In my own personal view, I would value a BISF property higher than a Hills Presweld. It’s worth remembering that only around 600 Hills Presweld homes were ever built compared to over 36,000 BISF homes, meaning most issues that could arise probably already have with a BISF house.
Also because the Hills is rarer, it may make it difficult to find an experienced surveyor or builder to remedy any defects that could arise in the future.
As for pure value, I can only suggest looking up sold prices in the street that you wish to buy in and compare these with the sold prices of BISF houses that may be nearby, you can do this on Rightmove.
I doubt if you will find any significant difference in values between these two build types, but I personally would want to pay less for a Hills house over a BISF house but that’s only my opinion.

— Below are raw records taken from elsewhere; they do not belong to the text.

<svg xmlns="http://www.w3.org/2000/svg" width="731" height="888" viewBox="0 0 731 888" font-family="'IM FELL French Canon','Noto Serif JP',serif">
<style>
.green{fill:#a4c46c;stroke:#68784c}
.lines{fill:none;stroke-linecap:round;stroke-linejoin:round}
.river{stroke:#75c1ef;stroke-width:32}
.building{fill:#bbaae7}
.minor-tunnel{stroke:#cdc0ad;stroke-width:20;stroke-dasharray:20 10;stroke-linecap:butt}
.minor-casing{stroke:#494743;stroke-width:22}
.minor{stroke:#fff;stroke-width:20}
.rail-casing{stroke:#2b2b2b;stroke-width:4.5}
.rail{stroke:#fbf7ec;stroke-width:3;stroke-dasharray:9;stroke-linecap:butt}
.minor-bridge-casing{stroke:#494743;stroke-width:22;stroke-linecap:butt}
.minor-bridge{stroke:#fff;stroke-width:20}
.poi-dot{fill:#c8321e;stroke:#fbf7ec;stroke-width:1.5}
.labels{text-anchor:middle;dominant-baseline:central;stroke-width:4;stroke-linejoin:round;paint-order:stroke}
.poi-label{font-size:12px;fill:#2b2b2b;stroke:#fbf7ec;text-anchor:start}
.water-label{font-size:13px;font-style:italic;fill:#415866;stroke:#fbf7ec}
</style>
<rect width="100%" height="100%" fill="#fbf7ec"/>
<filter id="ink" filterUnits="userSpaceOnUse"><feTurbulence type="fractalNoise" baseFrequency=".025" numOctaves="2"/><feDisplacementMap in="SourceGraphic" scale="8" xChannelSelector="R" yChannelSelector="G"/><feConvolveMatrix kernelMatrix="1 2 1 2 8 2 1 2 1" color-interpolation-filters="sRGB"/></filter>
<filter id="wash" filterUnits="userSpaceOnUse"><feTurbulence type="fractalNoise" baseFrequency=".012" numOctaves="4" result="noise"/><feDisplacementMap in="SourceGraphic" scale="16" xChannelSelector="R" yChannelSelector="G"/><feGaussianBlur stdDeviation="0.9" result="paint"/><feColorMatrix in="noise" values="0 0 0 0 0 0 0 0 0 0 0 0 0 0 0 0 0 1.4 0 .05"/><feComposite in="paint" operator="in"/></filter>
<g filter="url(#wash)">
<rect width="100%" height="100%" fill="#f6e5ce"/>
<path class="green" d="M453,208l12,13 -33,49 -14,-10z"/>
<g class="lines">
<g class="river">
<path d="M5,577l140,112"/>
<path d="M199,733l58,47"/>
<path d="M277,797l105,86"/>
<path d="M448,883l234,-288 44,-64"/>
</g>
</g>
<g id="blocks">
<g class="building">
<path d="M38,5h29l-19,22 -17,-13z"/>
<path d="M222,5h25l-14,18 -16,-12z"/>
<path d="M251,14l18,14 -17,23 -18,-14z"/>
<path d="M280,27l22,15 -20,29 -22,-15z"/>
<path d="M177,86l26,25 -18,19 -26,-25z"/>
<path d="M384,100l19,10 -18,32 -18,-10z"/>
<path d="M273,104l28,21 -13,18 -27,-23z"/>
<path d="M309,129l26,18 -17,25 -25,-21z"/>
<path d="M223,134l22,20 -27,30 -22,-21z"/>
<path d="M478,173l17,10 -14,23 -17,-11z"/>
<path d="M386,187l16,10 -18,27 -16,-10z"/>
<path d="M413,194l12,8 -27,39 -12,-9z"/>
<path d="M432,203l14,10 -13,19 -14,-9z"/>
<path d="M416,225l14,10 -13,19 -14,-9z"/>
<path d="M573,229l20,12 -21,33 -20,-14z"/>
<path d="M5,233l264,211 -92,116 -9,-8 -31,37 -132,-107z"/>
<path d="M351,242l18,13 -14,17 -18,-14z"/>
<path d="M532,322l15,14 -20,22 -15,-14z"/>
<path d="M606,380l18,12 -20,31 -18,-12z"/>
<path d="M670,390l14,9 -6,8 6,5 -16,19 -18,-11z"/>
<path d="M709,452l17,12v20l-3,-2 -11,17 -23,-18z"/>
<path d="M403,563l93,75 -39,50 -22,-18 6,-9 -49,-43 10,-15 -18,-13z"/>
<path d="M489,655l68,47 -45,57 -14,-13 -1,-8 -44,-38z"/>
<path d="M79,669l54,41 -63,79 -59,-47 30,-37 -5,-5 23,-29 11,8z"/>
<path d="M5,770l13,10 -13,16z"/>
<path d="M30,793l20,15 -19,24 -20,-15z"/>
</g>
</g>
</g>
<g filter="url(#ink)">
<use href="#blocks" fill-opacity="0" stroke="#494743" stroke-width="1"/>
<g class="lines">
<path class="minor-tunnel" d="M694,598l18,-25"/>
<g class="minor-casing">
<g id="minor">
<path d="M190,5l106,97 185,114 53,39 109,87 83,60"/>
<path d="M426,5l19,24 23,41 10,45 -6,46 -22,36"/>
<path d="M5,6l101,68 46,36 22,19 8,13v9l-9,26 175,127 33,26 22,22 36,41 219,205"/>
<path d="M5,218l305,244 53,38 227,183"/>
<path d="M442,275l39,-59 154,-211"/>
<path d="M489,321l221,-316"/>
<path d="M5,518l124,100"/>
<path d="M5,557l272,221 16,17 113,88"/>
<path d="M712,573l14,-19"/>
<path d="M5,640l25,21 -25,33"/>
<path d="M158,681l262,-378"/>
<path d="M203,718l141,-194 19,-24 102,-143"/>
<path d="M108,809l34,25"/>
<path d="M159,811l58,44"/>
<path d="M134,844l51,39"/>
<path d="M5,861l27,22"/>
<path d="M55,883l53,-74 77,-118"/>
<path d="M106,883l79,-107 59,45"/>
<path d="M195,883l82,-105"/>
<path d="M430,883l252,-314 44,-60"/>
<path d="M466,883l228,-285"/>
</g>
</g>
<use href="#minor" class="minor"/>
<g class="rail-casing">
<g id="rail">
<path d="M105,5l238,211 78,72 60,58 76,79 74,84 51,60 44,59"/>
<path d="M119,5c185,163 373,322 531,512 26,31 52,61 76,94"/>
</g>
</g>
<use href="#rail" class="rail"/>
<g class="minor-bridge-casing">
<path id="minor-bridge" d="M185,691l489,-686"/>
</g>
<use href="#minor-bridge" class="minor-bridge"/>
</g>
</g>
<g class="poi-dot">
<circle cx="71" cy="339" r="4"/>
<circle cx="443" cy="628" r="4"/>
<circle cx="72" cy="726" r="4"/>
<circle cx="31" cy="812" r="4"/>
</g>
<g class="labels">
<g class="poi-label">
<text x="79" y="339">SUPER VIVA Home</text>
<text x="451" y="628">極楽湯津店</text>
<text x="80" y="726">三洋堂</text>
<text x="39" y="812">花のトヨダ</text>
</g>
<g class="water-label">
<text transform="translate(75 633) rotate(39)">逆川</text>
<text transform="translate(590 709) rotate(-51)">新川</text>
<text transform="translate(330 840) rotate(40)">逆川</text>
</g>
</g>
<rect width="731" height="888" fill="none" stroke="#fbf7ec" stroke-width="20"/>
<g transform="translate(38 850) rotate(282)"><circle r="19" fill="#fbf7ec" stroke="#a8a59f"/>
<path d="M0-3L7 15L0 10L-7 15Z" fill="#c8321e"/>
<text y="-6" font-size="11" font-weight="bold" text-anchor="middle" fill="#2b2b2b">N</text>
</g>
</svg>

I also think it would be far easier to sell a BISF house in the future too as for me there are simply too many unknown variables and potential problems that could arise with a Hills house. It’s a little like buying a brand of car that nobody has heard of and nothing puts off buyers more.
I’m sorry I can’t give you a more definitive answer, in part because there isn’t a clear answer. It’s not as simple as valuing a Ford against a Vauxhall so to speak.
If you decide to buy the Hills property, please make sure you obtain a full and invasive survey, no only to protect your invest but it can also be a powerful bargaining tool if problems are found.
Thanks a TON for the invaluable advise and you time.
I have asked for the invasive structural survey. Not sure if the vendor will allow to drill a hole in the wall for the invasive survey.
If you can recommended some structural engineer with experience of HILLS / BISF houses that will be great. I have found 2 on RICS website, but they have to refer the manuals etc.
September 17, 2015 at 11:03 am
Hi, I am also looking to buy a Hills Presweld house. This is in Harrow. End of Terrace Property. This has been recently extended on its side as well as fully refurbished. My question is if this house has gone through recent extension, this would have been possible after checking the existing steel frames structurally good? Is this a good indication that this property is in good condition?